- Opening Delimiter -

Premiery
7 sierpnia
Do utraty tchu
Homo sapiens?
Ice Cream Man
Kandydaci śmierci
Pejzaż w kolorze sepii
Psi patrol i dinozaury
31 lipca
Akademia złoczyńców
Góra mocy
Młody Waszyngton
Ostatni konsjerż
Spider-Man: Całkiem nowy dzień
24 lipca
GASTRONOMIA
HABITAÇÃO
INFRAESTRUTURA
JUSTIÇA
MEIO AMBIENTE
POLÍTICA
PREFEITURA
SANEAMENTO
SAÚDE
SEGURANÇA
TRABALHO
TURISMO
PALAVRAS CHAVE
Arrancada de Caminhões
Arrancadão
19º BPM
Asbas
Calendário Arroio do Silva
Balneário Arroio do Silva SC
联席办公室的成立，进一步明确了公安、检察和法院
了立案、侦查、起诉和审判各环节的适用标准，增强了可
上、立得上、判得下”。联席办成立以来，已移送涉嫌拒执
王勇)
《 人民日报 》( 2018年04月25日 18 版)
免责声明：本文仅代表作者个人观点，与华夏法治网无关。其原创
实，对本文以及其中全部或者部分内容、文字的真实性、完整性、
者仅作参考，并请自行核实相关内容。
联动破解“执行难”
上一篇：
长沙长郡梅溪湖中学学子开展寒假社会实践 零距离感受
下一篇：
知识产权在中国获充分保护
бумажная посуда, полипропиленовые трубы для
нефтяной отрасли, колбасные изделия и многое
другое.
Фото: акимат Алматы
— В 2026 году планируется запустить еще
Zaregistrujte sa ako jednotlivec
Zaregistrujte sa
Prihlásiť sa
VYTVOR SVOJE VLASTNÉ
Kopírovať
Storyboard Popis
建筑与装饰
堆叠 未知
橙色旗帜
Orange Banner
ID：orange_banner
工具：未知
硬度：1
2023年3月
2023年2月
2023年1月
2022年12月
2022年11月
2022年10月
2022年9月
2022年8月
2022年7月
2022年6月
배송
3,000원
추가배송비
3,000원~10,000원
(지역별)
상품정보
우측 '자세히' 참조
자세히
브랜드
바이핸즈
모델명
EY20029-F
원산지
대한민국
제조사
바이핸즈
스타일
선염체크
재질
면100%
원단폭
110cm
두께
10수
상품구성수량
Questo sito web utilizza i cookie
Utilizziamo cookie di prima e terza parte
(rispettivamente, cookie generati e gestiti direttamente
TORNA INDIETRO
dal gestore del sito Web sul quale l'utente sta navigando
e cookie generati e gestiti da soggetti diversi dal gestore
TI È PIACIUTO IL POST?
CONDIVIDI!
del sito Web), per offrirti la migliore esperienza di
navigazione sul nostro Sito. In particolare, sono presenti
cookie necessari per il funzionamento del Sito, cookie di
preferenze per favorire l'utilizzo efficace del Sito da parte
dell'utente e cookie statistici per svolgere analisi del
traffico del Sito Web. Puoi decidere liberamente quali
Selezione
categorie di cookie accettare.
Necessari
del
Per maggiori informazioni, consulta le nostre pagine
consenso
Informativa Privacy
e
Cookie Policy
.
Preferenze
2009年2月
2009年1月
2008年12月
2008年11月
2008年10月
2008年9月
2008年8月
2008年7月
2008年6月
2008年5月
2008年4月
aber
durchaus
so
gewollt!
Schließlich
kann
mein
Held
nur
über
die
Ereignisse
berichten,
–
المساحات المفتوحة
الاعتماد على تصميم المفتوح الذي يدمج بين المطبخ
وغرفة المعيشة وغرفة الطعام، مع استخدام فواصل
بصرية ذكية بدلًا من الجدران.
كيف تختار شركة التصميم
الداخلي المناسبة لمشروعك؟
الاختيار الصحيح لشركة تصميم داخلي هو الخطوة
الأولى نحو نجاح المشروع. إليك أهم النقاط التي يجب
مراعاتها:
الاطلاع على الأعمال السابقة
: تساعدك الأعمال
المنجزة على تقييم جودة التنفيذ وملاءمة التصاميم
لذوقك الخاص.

- Closing Delimiter -

Could you copy each line in the listing above that includes the word "gestore"?

_Exercise answer_.
dal gestore del sito Web sul quale l'utente sta navigando
e cookie generati e gestiti da soggetti diversi dal gestore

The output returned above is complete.